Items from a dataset

*** Begin section ***

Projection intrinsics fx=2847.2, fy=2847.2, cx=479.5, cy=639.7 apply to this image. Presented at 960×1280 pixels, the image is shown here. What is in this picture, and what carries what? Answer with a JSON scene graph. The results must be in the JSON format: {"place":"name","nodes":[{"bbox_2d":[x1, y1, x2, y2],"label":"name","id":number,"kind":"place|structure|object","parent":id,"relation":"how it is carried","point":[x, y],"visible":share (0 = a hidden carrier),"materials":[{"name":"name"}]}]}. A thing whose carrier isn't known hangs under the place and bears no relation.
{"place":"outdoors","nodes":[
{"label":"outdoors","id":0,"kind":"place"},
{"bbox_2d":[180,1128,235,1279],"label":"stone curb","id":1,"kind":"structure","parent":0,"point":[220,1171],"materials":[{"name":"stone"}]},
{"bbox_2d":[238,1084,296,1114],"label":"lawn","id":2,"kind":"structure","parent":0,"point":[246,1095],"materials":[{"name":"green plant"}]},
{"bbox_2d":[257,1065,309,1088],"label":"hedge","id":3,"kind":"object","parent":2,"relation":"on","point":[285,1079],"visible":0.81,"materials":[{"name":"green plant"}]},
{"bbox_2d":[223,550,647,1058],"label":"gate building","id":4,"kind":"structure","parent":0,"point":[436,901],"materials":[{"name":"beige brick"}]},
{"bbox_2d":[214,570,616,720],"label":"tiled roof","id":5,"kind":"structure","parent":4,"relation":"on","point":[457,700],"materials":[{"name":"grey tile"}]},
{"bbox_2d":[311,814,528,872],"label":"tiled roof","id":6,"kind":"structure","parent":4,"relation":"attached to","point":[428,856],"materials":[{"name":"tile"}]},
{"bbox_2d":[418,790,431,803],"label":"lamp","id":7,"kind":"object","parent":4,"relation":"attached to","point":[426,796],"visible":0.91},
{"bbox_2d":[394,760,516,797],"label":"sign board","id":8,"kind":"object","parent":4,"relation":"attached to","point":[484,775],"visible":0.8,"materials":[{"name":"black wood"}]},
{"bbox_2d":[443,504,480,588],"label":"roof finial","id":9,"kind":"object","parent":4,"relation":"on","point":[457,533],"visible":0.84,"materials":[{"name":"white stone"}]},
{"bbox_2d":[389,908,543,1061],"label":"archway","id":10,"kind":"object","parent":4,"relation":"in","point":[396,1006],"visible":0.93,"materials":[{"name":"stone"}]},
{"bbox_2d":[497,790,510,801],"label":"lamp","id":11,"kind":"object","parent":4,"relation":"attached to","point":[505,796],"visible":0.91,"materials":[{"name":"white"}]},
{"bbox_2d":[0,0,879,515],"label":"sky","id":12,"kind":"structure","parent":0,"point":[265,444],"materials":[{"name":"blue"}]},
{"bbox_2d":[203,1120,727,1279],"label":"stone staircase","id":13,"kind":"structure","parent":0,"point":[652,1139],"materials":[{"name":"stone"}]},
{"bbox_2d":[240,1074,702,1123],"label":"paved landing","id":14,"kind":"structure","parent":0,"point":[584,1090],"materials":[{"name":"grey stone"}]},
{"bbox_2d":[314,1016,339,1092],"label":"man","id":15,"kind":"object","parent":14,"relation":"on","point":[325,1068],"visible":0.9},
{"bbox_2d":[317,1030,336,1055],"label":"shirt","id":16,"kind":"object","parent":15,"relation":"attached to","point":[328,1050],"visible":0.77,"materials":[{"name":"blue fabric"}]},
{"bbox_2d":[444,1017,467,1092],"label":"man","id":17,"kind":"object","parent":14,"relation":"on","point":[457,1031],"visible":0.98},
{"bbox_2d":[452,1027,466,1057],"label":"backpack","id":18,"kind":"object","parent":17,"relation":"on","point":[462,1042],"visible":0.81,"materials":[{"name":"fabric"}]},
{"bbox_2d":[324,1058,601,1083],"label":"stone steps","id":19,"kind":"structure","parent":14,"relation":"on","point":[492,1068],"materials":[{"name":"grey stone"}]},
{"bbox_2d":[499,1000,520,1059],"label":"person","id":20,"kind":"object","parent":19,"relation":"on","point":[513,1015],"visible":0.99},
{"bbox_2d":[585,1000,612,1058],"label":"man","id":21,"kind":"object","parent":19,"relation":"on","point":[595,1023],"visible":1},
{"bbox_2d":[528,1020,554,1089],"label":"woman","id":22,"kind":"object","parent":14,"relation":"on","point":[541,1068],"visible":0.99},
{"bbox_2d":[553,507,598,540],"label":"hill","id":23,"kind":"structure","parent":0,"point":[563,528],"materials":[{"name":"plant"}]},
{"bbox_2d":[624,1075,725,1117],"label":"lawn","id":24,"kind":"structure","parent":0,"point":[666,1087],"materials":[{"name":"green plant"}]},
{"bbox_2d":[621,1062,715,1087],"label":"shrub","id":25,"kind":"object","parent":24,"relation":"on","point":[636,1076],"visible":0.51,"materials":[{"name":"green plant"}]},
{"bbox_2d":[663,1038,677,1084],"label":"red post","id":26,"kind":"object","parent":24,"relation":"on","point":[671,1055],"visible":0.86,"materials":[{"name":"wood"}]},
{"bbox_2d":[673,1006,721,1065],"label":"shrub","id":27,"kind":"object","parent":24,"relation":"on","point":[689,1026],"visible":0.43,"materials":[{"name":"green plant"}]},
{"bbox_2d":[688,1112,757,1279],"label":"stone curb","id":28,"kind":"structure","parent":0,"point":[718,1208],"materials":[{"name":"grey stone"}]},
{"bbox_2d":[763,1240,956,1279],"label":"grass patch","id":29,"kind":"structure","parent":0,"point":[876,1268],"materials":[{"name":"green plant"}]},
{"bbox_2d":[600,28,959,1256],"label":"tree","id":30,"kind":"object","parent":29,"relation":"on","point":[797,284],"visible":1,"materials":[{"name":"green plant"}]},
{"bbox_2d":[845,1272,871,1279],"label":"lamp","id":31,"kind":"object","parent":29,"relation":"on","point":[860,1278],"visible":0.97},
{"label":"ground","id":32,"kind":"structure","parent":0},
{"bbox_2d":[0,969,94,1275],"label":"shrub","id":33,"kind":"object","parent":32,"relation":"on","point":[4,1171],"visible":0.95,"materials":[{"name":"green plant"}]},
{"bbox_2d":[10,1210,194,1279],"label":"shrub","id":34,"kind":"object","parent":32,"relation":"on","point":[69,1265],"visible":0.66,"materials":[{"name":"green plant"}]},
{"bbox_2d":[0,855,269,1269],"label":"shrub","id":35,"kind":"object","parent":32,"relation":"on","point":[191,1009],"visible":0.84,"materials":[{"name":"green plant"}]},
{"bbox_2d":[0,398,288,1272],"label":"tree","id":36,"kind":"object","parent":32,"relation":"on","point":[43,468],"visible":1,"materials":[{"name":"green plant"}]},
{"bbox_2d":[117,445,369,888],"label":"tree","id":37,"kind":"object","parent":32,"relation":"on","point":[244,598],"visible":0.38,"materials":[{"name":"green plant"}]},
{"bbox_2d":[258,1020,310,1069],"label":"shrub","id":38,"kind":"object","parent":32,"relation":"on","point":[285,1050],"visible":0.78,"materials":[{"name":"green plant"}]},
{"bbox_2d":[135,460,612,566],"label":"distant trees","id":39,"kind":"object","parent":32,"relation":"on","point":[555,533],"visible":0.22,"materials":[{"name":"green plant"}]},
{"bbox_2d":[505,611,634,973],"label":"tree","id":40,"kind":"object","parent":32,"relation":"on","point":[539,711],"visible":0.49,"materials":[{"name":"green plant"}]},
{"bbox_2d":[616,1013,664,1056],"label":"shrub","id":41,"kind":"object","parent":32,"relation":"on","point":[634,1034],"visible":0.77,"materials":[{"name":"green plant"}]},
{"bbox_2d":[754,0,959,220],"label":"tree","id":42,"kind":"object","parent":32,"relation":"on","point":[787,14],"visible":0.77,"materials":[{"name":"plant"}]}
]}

*** End section ***

Repeat the entries word for word. Skip none of them.

Projection intrinsics fx=2847.2, fy=2847.2, cx=479.5, cy=639.7 apply to this image. Presented at 960×1280 pixels, the image is shown here. What is in this picture, and what carries what? Answer with a JSON scene graph. The results must be in the JSON format: {"place":"name","nodes":[{"bbox_2d":[x1, y1, x2, y2],"label":"name","id":number,"kind":"place|structure|object","parent":id,"relation":"how it is carried","point":[x, y],"visible":share (0 = a hidden carrier),"materials":[{"name":"name"}]}]}. A thing whose carrier isn't known hangs under the place and bears no relation.
{"place":"outdoors","nodes":[
{"label":"outdoors","id":0,"kind":"place"},
{"bbox_2d":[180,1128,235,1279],"label":"stone curb","id":1,"kind":"structure","parent":0,"point":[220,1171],"materials":[{"name":"stone"}]},
{"bbox_2d":[238,1084,296,1114],"label":"lawn","id":2,"kind":"structure","parent":0,"point":[246,1095],"materials":[{"name":"green plant"}]},
{"bbox_2d":[257,1065,309,1088],"label":"hedge","id":3,"kind":"object","parent":2,"relation":"on","point":[285,1079],"visible":0.81,"materials":[{"name":"green plant"}]},
{"bbox_2d":[223,550,647,1058],"label":"gate building","id":4,"kind":"structure","parent":0,"point":[436,901],"materials":[{"name":"beige brick"}]},
{"bbox_2d":[214,570,616,720],"label":"tiled roof","id":5,"kind":"structure","parent":4,"relation":"on","point":[457,700],"materials":[{"name":"grey tile"}]},
{"bbox_2d":[311,814,528,872],"label":"tiled roof","id":6,"kind":"structure","parent":4,"relation":"attached to","point":[428,856],"materials":[{"name":"tile"}]},
{"bbox_2d":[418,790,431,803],"label":"lamp","id":7,"kind":"object","parent":4,"relation":"attached to","point":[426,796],"visible":0.91},
{"bbox_2d":[394,760,516,797],"label":"sign board","id":8,"kind":"object","parent":4,"relation":"attached to","point":[484,775],"visible":0.8,"materials":[{"name":"black wood"}]},
{"bbox_2d":[443,504,480,588],"label":"roof finial","id":9,"kind":"object","parent":4,"relation":"on","point":[457,533],"visible":0.84,"materials":[{"name":"white stone"}]},
{"bbox_2d":[389,908,543,1061],"label":"archway","id":10,"kind":"object","parent":4,"relation":"in","point":[396,1006],"visible":0.93,"materials":[{"name":"stone"}]},
{"bbox_2d":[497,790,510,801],"label":"lamp","id":11,"kind":"object","parent":4,"relation":"attached to","point":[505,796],"visible":0.91,"materials":[{"name":"white"}]},
{"bbox_2d":[0,0,879,515],"label":"sky","id":12,"kind":"structure","parent":0,"point":[265,444],"materials":[{"name":"blue"}]},
{"bbox_2d":[203,1120,727,1279],"label":"stone staircase","id":13,"kind":"structure","parent":0,"point":[652,1139],"materials":[{"name":"stone"}]},
{"bbox_2d":[240,1074,702,1123],"label":"paved landing","id":14,"kind":"structure","parent":0,"point":[584,1090],"materials":[{"name":"grey stone"}]},
{"bbox_2d":[314,1016,339,1092],"label":"man","id":15,"kind":"object","parent":14,"relation":"on","point":[325,1068],"visible":0.9},
{"bbox_2d":[317,1030,336,1055],"label":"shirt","id":16,"kind":"object","parent":15,"relation":"attached to","point":[328,1050],"visible":0.77,"materials":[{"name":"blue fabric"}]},
{"bbox_2d":[444,1017,467,1092],"label":"man","id":17,"kind":"object","parent":14,"relation":"on","point":[457,1031],"visible":0.98},
{"bbox_2d":[452,1027,466,1057],"label":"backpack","id":18,"kind":"object","parent":17,"relation":"on","point":[462,1042],"visible":0.81,"materials":[{"name":"fabric"}]},
{"bbox_2d":[324,1058,601,1083],"label":"stone steps","id":19,"kind":"structure","parent":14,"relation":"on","point":[492,1068],"materials":[{"name":"grey stone"}]},
{"bbox_2d":[499,1000,520,1059],"label":"person","id":20,"kind":"object","parent":19,"relation":"on","point":[513,1015],"visible":0.99},
{"bbox_2d":[585,1000,612,1058],"label":"man","id":21,"kind":"object","parent":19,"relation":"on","point":[595,1023],"visible":1},
{"bbox_2d":[528,1020,554,1089],"label":"woman","id":22,"kind":"object","parent":14,"relation":"on","point":[541,1068],"visible":0.99},
{"bbox_2d":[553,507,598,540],"label":"hill","id":23,"kind":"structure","parent":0,"point":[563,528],"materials":[{"name":"plant"}]},
{"bbox_2d":[624,1075,725,1117],"label":"lawn","id":24,"kind":"structure","parent":0,"point":[666,1087],"materials":[{"name":"green plant"}]},
{"bbox_2d":[621,1062,715,1087],"label":"shrub","id":25,"kind":"object","parent":24,"relation":"on","point":[636,1076],"visible":0.51,"materials":[{"name":"green plant"}]},
{"bbox_2d":[663,1038,677,1084],"label":"red post","id":26,"kind":"object","parent":24,"relation":"on","point":[671,1055],"visible":0.86,"materials":[{"name":"wood"}]},
{"bbox_2d":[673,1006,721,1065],"label":"shrub","id":27,"kind":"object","parent":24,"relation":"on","point":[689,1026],"visible":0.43,"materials":[{"name":"green plant"}]},
{"bbox_2d":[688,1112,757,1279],"label":"stone curb","id":28,"kind":"structure","parent":0,"point":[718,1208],"materials":[{"name":"grey stone"}]},
{"bbox_2d":[763,1240,956,1279],"label":"grass patch","id":29,"kind":"structure","parent":0,"point":[876,1268],"materials":[{"name":"green plant"}]},
{"bbox_2d":[600,28,959,1256],"label":"tree","id":30,"kind":"object","parent":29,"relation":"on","point":[797,284],"visible":1,"materials":[{"name":"green plant"}]},
{"bbox_2d":[845,1272,871,1279],"label":"lamp","id":31,"kind":"object","parent":29,"relation":"on","point":[860,1278],"visible":0.97},
{"label":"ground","id":32,"kind":"structure","parent":0},
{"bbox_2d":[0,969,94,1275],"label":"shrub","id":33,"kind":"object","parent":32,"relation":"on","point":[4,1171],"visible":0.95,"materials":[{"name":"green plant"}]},
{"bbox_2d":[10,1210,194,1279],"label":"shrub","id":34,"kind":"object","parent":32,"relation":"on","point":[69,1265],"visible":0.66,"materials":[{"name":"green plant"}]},
{"bbox_2d":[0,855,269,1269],"label":"shrub","id":35,"kind":"object","parent":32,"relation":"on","point":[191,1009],"visible":0.84,"materials":[{"name":"green plant"}]},
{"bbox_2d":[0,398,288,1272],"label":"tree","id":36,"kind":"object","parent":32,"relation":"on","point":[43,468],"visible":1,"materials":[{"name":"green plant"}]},
{"bbox_2d":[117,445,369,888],"label":"tree","id":37,"kind":"object","parent":32,"relation":"on","point":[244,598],"visible":0.38,"materials":[{"name":"green plant"}]},
{"bbox_2d":[258,1020,310,1069],"label":"shrub","id":38,"kind":"object","parent":32,"relation":"on","point":[285,1050],"visible":0.78,"materials":[{"name":"green plant"}]},
{"bbox_2d":[135,460,612,566],"label":"distant trees","id":39,"kind":"object","parent":32,"relation":"on","point":[555,533],"visible":0.22,"materials":[{"name":"green plant"}]},
{"bbox_2d":[505,611,634,973],"label":"tree","id":40,"kind":"object","parent":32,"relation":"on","point":[539,711],"visible":0.49,"materials":[{"name":"green plant"}]},
{"bbox_2d":[616,1013,664,1056],"label":"shrub","id":41,"kind":"object","parent":32,"relation":"on","point":[634,1034],"visible":0.77,"materials":[{"name":"green plant"}]},
{"bbox_2d":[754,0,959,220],"label":"tree","id":42,"kind":"object","parent":32,"relation":"on","point":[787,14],"visible":0.77,"materials":[{"name":"plant"}]}
]}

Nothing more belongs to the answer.